Basically it becomes the circular argument of we define "gifted" as the children of parents who can afford to give these children early advantages and exhibit the traits being measured ... and then you can't claim those children who have had additional advantages are "gifted", but "lucky enough to come from privileged backgrounds".
The selection of traits is one thing, the ability to afford to cause the conditions for those traits isn't natural selection.
Lost at C:>. Found at C.
If we back away from simply looking at gifted programs and look at the entire school experience, including English Language Learners (where English is a second language) or supplemental reading programs and even free and reduced price lunches, we find that all kids are getting their fair share of unbiased attention. Also, being in a gifted program is tough. Kids will shy away from the tough classes if they are concerned that it will negatively affect their GPA and possibly a scholarship. As a school board member, I just had a debate with middle and high school students about this very issue. GPA is king at college admissions and risking it just to say you were in a gifted class doesn't appeal to many students.
Those who have resources tend to do better than those that don't.
Minority students tend to have less resources than white students.
None of the 'tests' look at innate ability because that is almost impossible to test for in an unbiased way. They look at learned and studied tasks. They do this through standardized testing regimens that are a learned behavior in and of itself.
The only way to change this is to give disadvantaged students the resources that the non disadvantage students have. Unfortunately, that essentially means pulling them out of the entire socioeconomic ecology for years at a time, not just giving them iPads and an Internet connection. Nobody has those kind of resources.
Faster! Faster! Faster would be better!
Ford found that both Hispanic and black students are underrepresented in gifted programs and that black students are missing out the most.
That is NOT the same as saying the program is "biased against Hispanic and black students" or discriminatory.

===============

• **Exercise set**:
a - Locate every line in the records below that contains the string "refersTo" and copy each one in full, treating uppercase and lowercase letters as distinct.
b - Resume the discussion of gifted programs and student resources, carrying it on from its final sentence.

===============

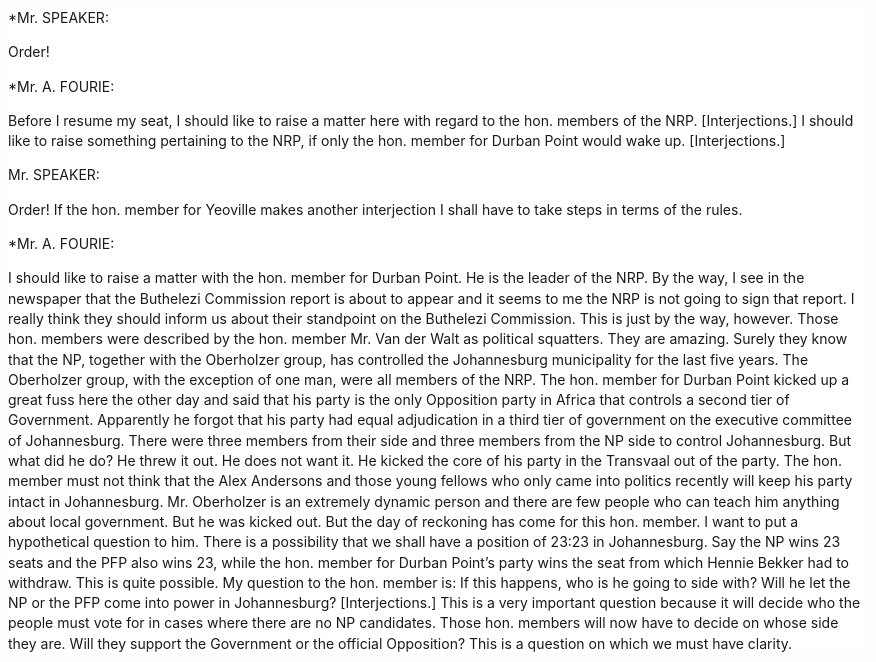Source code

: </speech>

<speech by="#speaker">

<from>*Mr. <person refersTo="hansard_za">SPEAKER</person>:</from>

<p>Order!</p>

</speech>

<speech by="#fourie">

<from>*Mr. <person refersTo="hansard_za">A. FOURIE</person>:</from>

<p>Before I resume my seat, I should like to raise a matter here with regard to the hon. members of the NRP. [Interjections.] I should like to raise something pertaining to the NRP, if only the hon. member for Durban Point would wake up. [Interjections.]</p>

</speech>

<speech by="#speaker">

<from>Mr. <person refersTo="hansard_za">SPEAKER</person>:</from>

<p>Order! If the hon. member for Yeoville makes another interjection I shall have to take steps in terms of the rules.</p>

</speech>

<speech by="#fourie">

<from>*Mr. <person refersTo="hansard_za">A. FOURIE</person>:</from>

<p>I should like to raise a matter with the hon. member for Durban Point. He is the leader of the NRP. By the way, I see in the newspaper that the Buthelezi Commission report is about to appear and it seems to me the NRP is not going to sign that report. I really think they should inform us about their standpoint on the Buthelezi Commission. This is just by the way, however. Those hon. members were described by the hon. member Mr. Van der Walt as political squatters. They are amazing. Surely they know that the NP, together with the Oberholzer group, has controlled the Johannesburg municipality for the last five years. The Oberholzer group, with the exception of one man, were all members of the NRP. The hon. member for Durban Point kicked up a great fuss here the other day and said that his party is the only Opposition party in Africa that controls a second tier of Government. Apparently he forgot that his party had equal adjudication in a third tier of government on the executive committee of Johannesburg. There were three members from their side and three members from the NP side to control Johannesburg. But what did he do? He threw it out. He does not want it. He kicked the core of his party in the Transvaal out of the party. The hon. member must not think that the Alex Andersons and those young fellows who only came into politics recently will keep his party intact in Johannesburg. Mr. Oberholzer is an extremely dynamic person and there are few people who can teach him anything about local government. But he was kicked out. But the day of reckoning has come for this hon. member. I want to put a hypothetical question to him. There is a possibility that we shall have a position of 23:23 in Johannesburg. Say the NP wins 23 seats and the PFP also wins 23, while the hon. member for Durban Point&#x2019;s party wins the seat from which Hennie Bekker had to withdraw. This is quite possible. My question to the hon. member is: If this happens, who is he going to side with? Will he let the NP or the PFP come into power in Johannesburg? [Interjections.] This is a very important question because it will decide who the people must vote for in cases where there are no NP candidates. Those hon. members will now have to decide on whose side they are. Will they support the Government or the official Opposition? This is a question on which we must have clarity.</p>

===============

• **Answers to the problems**:
a -
<from>*Mr. <person refersTo="hansard_za">SPEAKER</person>:</from>
<from>*Mr. <person refersTo="hansard_za">A. FOURIE</person>:</from>
<from>Mr. <person refersTo="hansard_za">SPEAKER</person>:</from>
<from>*Mr. <person refersTo="hansard_za">A. FOURIE</person>:</from>

b -
SJW's don't eliminate discrimination. They just expropriate it for themselves.
I attended elementary school in HISD and middle/high in SBISD. The article doesn't quite get to the root of the issue. The issue is that the programs tend to be targeted towards long time residents with a lot of cultural and political capital. These are the people that can make or break the career of a school administrator, so they get deference. This can happen because information about the programs are not publicized much. It's also expensive to run GT programs and the system doesn't want too many kids qualifying. As a result, the kids who end up in GT programs are those whose parents know all about the program (from knowing other parents with kids in the program) and have the wherewithal to lobby teachers to recommend their kids for testing and advocate that the kid get put in the appropriate program.
To illustrate how this works: my parents were not from Houston, but settled in the town shortly before I was born. They knew to get me tested, and I scored at a level that qualified me for any of HISD's gifted programs. However, what my parents were not told (and what could not easily be found out in a pre-internet age), was that there were actually multiple levels of gifted program. While I qualified for the higher tier program, nobody told my parents about it, and I ended up in the lower-tier program by default. My local school wanted it that way because I was a guaranteed pass on state standardized tests and the higher-tier program would have involved a transfer to a gifted magnet school. By the time my parents figured it out, we were moving to a nearby district that had a completely different system.
As far as the test being biased, it may be, but only to the extent IQ tests are biased. As far as I know, they are still using a version of an IQ test for selection, with certain additional diversity points available for kids on the margin. For a young child, providing some familiarity with the test could be helpful, so there's probably some benefit to savvy parents prepping. But I doubt any tweaks to testing procedures would make up for the cultural capital factor.